> TASK OBJECTIVE
Copy the text read from each of the records below, line for line and unchanged, leaving out the pictures.

────────

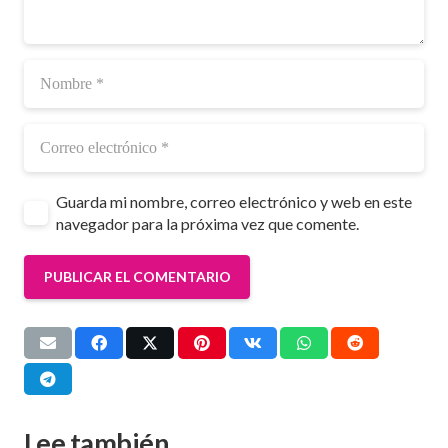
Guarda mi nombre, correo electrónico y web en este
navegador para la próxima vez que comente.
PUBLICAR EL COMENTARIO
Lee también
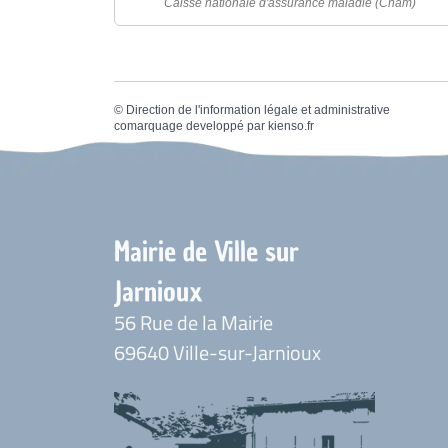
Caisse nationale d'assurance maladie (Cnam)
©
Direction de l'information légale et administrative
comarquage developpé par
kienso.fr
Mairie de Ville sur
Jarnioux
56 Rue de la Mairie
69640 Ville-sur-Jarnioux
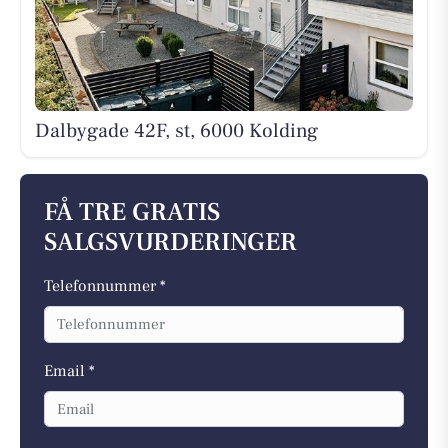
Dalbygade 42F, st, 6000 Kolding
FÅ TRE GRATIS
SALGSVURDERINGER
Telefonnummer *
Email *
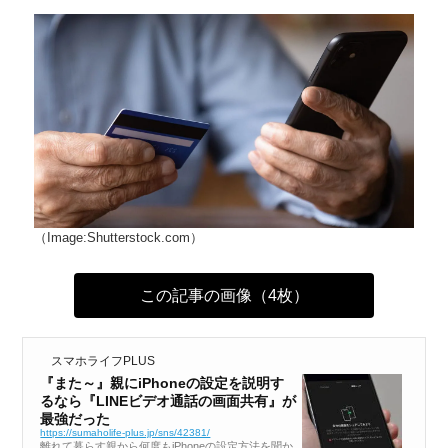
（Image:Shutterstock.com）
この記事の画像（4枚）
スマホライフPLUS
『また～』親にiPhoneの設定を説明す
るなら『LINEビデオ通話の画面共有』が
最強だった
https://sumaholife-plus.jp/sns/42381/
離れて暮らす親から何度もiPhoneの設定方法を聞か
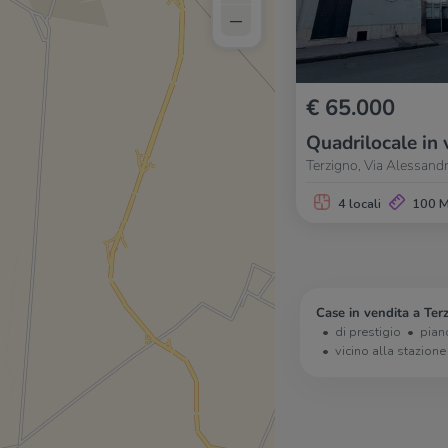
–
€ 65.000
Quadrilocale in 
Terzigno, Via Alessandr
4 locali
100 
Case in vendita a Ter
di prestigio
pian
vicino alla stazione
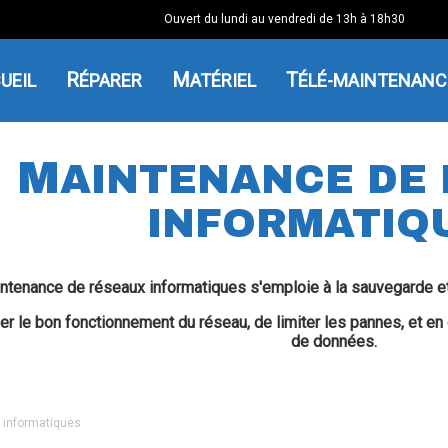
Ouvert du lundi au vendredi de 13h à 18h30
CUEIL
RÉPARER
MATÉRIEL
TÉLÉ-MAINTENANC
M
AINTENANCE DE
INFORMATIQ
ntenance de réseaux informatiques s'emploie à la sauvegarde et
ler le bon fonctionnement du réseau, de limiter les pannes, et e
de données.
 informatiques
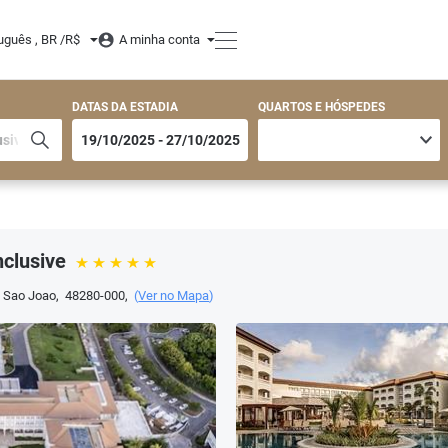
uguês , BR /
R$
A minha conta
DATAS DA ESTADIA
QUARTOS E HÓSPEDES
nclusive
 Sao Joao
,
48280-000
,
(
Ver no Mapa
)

────────

> TASK SOLUTION
Guarda mi nombre, correo electrónico y web en este
navegador para la próxima vez que comente.
PUBLICAR EL COMENTARIO
Lee también
Caisse nationale d'assurance maladie (Cnam)
©
Direction de l'information légale et administrative
comarquage developpé par
kienso.fr
Mairie de Ville sur
Jarnioux
56 Rue de la Mairie
69640 Ville-sur-Jarnioux
Dalbygade 42F, st, 6000 Kolding
FÅ TRE GRATIS
SALGSVURDERINGER
Telefonnummer *
Email *
（Image:Shutterstock.com）
この記事の画像（4枚）
スマホライフPLUS
『また～』親にiPhoneの設定を説明す
るなら『LINEビデオ通話の画面共有』が
最強だった
https://sumaholife-plus.jp/sns/42381/
離れて暮らす親から何度もiPhoneの設定方法を聞か
–
€ 65.000
Quadrilocale in 
Terzigno, Via Alessandr
4 locali
100 
Case in vendita a Ter
di prestigio
pian
vicino alla stazione
Ouvert du lundi au vendredi de 13h à 18h30
CUEIL
RÉPARER
MATÉRIEL
TÉLÉ-MAINTENANC
M
AINTENANCE DE
INFORMATIQ
ntenance de réseaux informatiques s'emploie à la sauvegarde et
ler le bon fonctionnement du réseau, de limiter les pannes, et e
de données.
 informatiques
uguês , BR /
R$
A minha conta
DATAS DA ESTADIA
QUARTOS E HÓSPEDES
nclusive
 Sao Joao
,
48280-000
,
(
Ver no Mapa
)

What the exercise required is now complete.